- Required tasks
a) Answer these questions from the review of Iron Lace:
(i) In what year does Aurore Gerritsen choose to tell her life story?
(ii) From what source does the reviewer suspect the copy came?
(iii) What does the cover of the reviewer's copy show?
b) Swap "garage" for "basement" in the review of Iron Lace, and write out the passage starting with "Review: Iron Lace" and going on through "of new arrivals.".

- Extract provided
Sunday, July 11, 2010

Review: Iron Lace by Emilie Richards

Iron Lace It's funny how covers change over the years.  My copy of Iron Lace has a southern mansion surrounded by azaleas and live oaks.  Evidently it is due to be re-released soon with the cover shown.  I suspect I got mine from Bookmooch and it has been sitting in my garage for quite some time.  I'm not sure if I'm getting pickier about review books, or if my sources haven't offered quite as many, but in any case, I'm finally having time to attack the pile in the garage, rather than just the stack of new arrivals.

Iron Lace is the story of Aurore Gerritsen, a New Orleans woman born around the turn of the century.  For reasons that become apparent through the book, in 1965 she chooses to tell her life story, her autobiography as it were, to a young Negro journalist. She tells what she remembers of a night a Hurricane hit Grand Isle, and communities nearby.  She tells of a trip to the bayou and meeting a man with whom she'll later fall in love. She tells of her marriage, and of the births of her children.  Knowing what I know about New Orleans, I wasn't surprised at the way everything tied together.  My only complaint is that a couple of ends were left hanging--we know enough to guess but Richards doesn't really give us answers.

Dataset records
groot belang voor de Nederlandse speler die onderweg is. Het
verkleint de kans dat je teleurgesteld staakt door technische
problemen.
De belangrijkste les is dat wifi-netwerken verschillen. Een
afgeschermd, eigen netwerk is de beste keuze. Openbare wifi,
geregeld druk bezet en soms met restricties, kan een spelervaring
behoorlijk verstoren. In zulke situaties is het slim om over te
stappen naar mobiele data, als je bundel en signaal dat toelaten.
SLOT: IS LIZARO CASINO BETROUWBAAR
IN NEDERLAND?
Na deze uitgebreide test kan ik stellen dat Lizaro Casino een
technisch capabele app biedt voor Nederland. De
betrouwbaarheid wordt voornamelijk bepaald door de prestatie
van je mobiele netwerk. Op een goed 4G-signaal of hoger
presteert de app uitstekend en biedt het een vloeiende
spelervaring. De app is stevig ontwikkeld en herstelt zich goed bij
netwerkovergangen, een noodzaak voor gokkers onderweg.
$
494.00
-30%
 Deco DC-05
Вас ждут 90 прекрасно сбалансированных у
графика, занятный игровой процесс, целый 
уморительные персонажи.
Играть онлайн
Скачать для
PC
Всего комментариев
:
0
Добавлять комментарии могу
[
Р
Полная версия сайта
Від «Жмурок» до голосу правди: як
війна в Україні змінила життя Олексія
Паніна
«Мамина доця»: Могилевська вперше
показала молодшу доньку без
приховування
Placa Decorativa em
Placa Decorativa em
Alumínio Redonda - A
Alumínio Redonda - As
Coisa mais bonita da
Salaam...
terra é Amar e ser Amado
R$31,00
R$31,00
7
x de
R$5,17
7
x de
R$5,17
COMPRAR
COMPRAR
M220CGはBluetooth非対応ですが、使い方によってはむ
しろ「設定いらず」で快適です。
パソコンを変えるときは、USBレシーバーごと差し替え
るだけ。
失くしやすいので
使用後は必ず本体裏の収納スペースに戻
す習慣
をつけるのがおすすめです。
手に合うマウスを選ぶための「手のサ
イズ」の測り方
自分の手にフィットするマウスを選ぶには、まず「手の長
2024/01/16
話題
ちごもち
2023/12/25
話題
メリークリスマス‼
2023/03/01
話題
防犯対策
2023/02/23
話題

- Outputs by task
a)
(i) 1965
(ii) Bookmooch
(iii) A southern mansion surrounded by azaleas and live oaks

b)
Review: Iron Lace by Emilie Richards

Iron Lace It's funny how covers change over the years.  My copy of Iron Lace has a southern mansion surrounded by azaleas and live oaks.  Evidently it is due to be re-released soon with the cover shown.  I suspect I got mine from Bookmooch and it has been sitting in my basement for quite some time.  I'm not sure if I'm getting pickier about review books, or if my sources haven't offered quite as many, but in any case, I'm finally having time to attack the pile in the basement, rather than just the stack of new arrivals.